Landen moeten steeds meer rekening houden met hun concurrentiepositie. Het
binnenlands beleid van overheden komt steeds meer in het licht te staan van
internationale concurrentieverhoudingen van het bedrijfsleven. De economische en
politieke samenhang tussen landen zal daardoor steeds meer op de voorgrond
treden.
c) De ligging tussen een van de belangrijkste industriegebieden van Europa en de
Noordzee geeft een voordeel op het gebied van handel en transport. De agro-sector
(agrarische en voedings- en genotmiddelensector) heeft kostenvoordelen vanwege
het klimaat, de bodemgesteldheid, de hoge arbeidsproductiviteit van de agrarische
beroepsbevolking en het cluster waarin het bedrijfsleven met de overheid en
onderzoeksinstellingen samenwerkt. Verschillende industrieën (oa chemie en
basismetaal) danken hun goede concurrentiepositie mede aan de goedkope en
schone energiebron waarover Nederland beschikt, het aardgas.
Er zijn twee hoofdredenen voor het verrichten van directe investeringen. In de eerste plaats
zijn kostenverschillen van belang. In andere landen zin de kosten van arbeid in verhouding
tot de toegevoegde waarde wellicht gunstiger dan in het land van herkomst.

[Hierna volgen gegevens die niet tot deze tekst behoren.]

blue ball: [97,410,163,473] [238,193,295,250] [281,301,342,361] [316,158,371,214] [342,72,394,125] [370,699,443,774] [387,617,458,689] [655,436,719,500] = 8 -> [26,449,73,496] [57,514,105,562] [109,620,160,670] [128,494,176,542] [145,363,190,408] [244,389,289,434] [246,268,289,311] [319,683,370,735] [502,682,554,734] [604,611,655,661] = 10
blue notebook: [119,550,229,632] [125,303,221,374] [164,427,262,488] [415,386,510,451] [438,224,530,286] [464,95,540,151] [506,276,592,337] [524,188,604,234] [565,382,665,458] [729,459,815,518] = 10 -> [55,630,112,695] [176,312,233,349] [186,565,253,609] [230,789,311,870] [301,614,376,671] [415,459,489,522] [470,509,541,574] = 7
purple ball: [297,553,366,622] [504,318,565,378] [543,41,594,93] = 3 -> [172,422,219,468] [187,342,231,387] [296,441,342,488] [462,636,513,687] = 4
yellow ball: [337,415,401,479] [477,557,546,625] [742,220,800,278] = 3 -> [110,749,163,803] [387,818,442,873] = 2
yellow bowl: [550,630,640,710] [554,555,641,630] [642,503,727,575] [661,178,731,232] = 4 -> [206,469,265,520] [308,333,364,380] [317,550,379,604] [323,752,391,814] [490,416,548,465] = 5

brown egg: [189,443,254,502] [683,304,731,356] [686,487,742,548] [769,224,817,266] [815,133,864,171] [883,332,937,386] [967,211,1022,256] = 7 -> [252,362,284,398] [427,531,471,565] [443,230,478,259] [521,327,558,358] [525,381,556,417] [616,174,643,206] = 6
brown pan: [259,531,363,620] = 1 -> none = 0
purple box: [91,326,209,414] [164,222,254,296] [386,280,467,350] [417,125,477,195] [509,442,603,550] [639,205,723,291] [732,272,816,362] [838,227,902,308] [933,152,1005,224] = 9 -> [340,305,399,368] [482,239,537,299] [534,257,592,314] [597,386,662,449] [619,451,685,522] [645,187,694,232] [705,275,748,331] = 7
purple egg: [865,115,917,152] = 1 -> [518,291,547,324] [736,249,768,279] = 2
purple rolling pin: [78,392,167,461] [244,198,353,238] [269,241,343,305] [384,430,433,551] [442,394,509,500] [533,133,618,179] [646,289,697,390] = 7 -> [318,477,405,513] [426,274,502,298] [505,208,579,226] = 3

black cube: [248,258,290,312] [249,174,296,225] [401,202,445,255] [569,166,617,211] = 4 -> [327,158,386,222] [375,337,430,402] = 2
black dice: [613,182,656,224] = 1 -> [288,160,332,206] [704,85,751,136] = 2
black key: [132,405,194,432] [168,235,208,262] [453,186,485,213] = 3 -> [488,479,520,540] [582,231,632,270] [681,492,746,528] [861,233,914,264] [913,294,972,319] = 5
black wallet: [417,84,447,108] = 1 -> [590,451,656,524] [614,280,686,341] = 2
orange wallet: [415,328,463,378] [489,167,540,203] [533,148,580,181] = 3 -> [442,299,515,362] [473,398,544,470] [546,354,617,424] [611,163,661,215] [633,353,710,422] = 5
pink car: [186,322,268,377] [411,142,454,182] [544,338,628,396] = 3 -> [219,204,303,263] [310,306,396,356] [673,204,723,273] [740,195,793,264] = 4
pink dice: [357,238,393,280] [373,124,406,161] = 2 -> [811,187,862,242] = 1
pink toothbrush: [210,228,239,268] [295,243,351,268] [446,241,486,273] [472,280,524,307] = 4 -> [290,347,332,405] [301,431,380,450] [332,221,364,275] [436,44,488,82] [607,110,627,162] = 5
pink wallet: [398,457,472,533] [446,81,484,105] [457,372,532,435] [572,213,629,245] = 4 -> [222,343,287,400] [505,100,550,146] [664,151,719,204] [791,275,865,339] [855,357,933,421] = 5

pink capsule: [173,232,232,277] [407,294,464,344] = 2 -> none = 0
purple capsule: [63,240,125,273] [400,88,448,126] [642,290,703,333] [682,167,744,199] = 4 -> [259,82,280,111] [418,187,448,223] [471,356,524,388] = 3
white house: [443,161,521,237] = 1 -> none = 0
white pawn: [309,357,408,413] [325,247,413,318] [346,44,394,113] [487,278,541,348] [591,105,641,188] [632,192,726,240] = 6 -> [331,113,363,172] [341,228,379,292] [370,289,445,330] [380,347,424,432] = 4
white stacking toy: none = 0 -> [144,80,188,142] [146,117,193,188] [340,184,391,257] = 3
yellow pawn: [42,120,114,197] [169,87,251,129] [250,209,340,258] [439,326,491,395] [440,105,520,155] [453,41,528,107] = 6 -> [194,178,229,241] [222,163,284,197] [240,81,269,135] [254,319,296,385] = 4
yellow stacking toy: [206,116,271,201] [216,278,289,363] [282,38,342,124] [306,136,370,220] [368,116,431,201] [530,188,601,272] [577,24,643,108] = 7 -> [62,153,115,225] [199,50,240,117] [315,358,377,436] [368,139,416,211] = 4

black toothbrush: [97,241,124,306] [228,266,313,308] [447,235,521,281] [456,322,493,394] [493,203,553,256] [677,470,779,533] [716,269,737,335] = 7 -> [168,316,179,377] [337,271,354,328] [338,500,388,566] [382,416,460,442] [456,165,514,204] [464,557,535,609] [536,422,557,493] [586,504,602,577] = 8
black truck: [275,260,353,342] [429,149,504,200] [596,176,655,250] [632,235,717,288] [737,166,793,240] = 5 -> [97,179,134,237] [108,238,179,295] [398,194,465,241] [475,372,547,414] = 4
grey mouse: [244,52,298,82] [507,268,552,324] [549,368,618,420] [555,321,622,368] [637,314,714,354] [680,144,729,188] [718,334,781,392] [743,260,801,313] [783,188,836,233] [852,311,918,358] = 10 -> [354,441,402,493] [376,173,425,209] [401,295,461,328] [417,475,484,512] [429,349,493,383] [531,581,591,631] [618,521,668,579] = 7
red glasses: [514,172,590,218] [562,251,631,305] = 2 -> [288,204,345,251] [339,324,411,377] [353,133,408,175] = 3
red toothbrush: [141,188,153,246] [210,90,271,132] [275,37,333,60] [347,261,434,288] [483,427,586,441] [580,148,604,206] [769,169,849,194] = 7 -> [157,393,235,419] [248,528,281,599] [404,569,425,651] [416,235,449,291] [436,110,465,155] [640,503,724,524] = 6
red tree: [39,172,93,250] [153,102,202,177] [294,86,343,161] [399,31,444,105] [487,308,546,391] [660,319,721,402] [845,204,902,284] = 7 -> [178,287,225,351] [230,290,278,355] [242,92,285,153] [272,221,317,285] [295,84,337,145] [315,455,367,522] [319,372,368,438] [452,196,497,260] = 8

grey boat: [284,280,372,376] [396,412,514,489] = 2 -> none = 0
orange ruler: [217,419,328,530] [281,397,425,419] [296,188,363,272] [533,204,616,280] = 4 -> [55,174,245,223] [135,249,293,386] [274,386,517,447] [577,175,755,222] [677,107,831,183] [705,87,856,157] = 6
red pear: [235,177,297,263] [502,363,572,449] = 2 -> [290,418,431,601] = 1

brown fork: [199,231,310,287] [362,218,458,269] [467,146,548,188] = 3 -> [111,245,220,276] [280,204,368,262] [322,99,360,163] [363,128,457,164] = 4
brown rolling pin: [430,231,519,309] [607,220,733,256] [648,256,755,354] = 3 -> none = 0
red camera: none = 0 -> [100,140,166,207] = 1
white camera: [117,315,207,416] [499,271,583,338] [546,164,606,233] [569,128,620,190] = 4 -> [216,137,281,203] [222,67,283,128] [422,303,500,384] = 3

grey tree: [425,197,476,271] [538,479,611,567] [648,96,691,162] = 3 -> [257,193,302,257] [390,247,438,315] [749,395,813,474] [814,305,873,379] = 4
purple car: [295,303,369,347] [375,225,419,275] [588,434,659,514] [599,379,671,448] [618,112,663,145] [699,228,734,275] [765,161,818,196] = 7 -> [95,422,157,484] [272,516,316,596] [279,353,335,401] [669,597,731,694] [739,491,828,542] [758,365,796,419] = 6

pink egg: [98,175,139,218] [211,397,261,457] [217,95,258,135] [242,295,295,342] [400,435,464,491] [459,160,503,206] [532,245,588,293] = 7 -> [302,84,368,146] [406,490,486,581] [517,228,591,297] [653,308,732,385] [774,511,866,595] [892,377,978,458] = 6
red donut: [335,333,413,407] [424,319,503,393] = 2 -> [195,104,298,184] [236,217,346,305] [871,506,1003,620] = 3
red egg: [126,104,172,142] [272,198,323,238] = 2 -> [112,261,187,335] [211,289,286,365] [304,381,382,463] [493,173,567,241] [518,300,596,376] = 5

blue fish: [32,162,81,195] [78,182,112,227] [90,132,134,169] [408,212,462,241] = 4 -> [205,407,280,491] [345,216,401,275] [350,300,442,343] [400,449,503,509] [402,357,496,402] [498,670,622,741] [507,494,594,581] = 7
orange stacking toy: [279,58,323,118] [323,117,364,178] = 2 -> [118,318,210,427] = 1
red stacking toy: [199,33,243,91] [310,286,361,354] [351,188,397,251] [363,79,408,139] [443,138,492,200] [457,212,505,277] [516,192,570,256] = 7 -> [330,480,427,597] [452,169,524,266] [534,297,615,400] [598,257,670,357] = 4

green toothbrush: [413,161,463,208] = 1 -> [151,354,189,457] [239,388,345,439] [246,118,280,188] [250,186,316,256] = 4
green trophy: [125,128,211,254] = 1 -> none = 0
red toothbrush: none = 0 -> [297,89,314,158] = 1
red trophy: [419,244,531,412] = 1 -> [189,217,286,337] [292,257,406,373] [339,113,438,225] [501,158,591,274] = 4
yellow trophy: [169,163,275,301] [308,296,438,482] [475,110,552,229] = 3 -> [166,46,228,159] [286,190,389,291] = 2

Ook kunnen
grondstoffen goedkoper zijn. Verder speelt de overheid door middel van belastingen en
accijnzen, milieu- en vestigingswetgeving een grote rol in de kosten van het productieproces.
In de tweede plaats liggen vaak marktoverwegingen ten grondslag aan de wens van de
ondernemingen om hun productie te verplaatsen. Hun concurrentiepositie kan soms
aanmerkelijk verbeteren door dicht bij de consument te produceren. De communicatie met
de afnemers wordt steeds belangrijker, omdat hun individuele wensen een grote rol spelen.